Saturday, December 31, 2016

Ready Player One, by Ernest Cline

Ready Player One was published and got some fanfare, but no Nebula or Hugo award nomination, back in 2011.  I received it as a gift about a year ago and just got to reading it.  It's a fine novel and I'm glad I read it.  It also made the year 2011 a little more interesting for me, in that we had an attempt at a genre.  I'll call it the Name Dropper.

 Ready Player One is a paen to 70's and 80's pop culture, packed with more references to sitcoms, manga, speculative fiction, and particularly console videogames than could possibly be fully digested.  Many of the references are familiar, and for the less familiar ones Cline deftly weaves an explanation into the narrative. 

There was another book published that year to somewhat less external fanfare but it received both Hugo and Nebula nominations for 2012--Among Others, by Jo Walton.  Walton was much more focused on speculative fiction, and her references could very nearly create a catalog of the best SF of the era.

Both of these books were immensely popular with critics--fans of the genre who are deeply familiar with all of the references made.  They really make an old fan like me happy as they bring back all the good plots before them, as well as their own contribution.

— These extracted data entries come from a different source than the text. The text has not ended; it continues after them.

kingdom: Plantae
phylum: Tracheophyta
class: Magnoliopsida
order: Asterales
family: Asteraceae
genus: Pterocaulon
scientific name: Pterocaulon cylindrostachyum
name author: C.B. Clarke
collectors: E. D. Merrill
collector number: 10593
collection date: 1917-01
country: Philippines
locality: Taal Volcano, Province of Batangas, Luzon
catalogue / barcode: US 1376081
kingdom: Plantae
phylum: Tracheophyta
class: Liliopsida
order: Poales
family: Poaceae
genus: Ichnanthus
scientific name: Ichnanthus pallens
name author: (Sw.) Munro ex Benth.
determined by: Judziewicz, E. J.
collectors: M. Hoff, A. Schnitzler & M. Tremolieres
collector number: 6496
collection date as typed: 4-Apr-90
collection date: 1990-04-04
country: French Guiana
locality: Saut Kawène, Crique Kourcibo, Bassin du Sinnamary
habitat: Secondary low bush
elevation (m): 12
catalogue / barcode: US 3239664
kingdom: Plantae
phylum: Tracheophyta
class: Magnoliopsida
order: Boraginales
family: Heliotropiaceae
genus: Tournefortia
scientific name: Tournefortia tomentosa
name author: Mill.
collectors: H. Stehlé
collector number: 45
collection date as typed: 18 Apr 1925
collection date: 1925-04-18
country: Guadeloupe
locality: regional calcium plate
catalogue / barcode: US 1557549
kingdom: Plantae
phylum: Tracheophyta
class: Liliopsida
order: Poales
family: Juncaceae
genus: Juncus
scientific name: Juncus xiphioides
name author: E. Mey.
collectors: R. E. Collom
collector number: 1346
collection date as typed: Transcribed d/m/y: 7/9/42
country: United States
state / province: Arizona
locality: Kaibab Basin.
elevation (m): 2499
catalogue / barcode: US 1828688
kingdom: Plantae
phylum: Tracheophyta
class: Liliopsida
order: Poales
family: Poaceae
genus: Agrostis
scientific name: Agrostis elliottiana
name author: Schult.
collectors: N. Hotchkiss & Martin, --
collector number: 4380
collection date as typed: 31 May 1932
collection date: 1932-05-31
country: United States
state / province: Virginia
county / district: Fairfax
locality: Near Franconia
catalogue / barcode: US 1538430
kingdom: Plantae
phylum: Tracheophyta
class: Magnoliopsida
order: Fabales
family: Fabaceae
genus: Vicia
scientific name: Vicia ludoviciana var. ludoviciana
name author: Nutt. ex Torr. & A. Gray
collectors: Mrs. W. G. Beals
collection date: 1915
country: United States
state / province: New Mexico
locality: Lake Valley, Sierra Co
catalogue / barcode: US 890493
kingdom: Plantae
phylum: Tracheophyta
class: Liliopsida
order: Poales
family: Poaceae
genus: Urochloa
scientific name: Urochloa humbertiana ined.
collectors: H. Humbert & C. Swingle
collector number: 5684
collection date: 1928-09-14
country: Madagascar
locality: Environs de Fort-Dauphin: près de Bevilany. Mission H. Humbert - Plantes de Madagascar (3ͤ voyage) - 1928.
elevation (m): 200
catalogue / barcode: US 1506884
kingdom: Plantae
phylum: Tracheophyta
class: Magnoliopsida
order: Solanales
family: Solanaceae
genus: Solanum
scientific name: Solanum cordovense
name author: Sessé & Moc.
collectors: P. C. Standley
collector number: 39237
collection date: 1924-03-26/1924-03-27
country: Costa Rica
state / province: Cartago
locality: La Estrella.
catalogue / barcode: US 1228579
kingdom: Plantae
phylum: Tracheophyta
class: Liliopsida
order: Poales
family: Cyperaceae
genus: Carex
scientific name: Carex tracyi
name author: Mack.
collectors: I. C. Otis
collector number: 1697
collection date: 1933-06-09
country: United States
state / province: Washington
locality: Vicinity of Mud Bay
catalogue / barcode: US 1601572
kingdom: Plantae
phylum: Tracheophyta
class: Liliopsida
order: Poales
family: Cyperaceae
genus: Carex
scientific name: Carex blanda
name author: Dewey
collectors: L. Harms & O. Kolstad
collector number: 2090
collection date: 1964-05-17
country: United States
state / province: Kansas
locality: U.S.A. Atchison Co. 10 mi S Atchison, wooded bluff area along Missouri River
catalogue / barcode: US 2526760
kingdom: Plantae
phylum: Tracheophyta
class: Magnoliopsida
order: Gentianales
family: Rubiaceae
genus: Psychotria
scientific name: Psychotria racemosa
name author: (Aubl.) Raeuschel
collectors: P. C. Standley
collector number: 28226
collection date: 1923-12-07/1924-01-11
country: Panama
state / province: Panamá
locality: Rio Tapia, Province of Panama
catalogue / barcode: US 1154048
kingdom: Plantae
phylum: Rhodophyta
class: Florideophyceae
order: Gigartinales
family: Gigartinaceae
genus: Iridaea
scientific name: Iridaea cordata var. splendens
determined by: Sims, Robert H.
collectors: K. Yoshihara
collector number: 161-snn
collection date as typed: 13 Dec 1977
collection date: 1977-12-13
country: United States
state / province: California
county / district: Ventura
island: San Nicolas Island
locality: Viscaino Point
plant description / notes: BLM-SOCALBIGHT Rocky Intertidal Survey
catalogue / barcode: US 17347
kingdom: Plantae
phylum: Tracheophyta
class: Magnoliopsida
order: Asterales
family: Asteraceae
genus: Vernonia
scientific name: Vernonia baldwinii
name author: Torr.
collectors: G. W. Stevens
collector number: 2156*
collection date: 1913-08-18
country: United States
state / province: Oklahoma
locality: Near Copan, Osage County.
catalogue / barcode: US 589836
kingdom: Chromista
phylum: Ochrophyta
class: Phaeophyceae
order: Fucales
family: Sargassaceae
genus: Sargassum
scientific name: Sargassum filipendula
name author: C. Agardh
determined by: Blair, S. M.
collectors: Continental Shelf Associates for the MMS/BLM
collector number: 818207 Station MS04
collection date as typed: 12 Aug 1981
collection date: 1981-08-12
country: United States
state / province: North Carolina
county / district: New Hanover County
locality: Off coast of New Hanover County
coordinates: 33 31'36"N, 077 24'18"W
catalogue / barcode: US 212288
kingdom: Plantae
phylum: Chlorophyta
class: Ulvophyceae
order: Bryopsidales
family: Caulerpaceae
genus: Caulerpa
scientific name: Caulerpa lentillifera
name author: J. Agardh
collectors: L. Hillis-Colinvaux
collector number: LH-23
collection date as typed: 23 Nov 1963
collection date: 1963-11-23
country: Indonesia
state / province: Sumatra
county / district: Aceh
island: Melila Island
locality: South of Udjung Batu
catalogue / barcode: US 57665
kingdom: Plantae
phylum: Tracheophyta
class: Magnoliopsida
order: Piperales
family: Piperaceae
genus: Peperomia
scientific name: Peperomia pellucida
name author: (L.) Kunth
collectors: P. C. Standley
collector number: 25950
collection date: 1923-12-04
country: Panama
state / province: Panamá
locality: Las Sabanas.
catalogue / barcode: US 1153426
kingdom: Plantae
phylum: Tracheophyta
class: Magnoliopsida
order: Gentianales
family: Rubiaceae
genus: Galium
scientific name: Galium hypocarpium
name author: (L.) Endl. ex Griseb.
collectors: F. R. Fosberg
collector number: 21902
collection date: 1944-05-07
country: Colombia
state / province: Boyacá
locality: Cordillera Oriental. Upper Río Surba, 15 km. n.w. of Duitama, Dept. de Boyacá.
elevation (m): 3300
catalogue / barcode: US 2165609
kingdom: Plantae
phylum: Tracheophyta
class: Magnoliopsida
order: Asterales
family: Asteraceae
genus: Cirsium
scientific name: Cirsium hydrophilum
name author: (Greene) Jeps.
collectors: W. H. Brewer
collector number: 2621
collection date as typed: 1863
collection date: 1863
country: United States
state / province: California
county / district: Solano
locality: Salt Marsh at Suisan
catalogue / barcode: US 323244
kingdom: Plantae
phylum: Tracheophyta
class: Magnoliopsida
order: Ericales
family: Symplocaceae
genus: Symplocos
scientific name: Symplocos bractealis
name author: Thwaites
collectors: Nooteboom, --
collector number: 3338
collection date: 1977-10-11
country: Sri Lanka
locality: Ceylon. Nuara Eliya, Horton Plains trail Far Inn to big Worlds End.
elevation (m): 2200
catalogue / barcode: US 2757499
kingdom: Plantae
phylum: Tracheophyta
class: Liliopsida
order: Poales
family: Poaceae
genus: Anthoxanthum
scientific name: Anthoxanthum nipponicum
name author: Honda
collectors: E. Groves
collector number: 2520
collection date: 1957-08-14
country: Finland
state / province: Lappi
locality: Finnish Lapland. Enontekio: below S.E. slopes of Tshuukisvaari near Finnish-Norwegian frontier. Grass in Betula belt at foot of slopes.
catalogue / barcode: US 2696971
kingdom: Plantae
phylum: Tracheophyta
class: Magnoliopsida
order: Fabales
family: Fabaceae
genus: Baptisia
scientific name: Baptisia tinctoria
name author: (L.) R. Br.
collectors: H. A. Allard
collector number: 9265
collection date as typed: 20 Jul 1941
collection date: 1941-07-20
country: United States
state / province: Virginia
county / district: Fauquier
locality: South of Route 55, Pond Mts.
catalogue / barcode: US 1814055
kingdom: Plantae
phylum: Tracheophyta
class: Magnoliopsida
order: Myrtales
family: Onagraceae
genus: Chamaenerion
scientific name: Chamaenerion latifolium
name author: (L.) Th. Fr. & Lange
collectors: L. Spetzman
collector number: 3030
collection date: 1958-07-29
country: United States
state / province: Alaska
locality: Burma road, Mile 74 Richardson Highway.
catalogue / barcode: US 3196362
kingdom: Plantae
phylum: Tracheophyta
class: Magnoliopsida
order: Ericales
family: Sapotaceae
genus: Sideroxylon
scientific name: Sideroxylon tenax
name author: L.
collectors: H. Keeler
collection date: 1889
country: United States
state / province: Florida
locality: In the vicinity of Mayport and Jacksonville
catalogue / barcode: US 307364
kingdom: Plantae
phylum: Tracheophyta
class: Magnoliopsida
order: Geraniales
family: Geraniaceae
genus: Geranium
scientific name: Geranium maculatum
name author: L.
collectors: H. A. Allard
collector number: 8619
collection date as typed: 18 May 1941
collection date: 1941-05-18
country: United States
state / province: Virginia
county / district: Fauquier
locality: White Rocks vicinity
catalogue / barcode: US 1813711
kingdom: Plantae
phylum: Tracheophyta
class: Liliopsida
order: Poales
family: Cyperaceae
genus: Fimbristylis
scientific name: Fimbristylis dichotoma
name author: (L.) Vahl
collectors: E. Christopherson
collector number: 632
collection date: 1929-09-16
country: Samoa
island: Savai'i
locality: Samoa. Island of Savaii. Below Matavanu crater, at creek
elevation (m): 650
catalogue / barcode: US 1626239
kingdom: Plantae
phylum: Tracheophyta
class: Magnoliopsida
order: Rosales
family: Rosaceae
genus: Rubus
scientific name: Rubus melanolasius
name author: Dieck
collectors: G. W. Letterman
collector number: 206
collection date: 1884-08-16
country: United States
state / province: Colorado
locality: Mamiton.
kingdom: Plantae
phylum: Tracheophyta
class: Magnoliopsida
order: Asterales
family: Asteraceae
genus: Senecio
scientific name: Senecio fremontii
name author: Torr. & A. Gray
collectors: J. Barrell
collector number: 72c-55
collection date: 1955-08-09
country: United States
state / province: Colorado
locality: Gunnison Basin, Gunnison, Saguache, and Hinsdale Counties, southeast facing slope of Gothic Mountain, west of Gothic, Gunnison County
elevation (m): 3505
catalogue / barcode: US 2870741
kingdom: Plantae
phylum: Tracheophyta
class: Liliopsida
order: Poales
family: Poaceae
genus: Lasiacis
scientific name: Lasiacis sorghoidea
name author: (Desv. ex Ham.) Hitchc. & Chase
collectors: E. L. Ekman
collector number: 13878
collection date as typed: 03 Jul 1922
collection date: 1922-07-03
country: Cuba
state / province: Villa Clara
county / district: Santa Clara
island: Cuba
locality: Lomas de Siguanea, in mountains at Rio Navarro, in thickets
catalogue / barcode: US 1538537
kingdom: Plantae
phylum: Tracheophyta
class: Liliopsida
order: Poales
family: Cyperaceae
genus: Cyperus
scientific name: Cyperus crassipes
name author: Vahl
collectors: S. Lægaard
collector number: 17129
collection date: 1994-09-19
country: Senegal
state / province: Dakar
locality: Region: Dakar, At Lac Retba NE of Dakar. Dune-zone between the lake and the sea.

On the flip side, these works are pretty much inaccessible to anyone who's read less than 100 SF novels or didn't live in those times.  Ready Player One in particular would be very difficult for many people under the age of 50 to appreciate, because only the author or his protagonist (impoverished, withdrawn Wade Owen Watts) would have the time and focus to catch up all those references at a young age.

My copy has a review on the cover that says "Willy Wonka meets William Gibson", which I find to be pretty much correct.  There is a large body of YA novels that feature an eccentric, wealthy man setting up an elaborate, immersive retreat from the world, who is ready to share that retreat with a worthy successor.  This is a slightly more grown up version, but not necessarily a lot more grown up.  In fact as I think about it, hardly at all.  The writing certainly isn't strictly adult level in terms of themes (the violence and sexuality is totally preadolescent safe), but it's clever and as said above carries the references well. 

If you like this sort of thing you have probably read Ready Player One already, but if you put it off like I did you should definitely retain your intention to getting to it.  It is worth the time.  Four stars for me.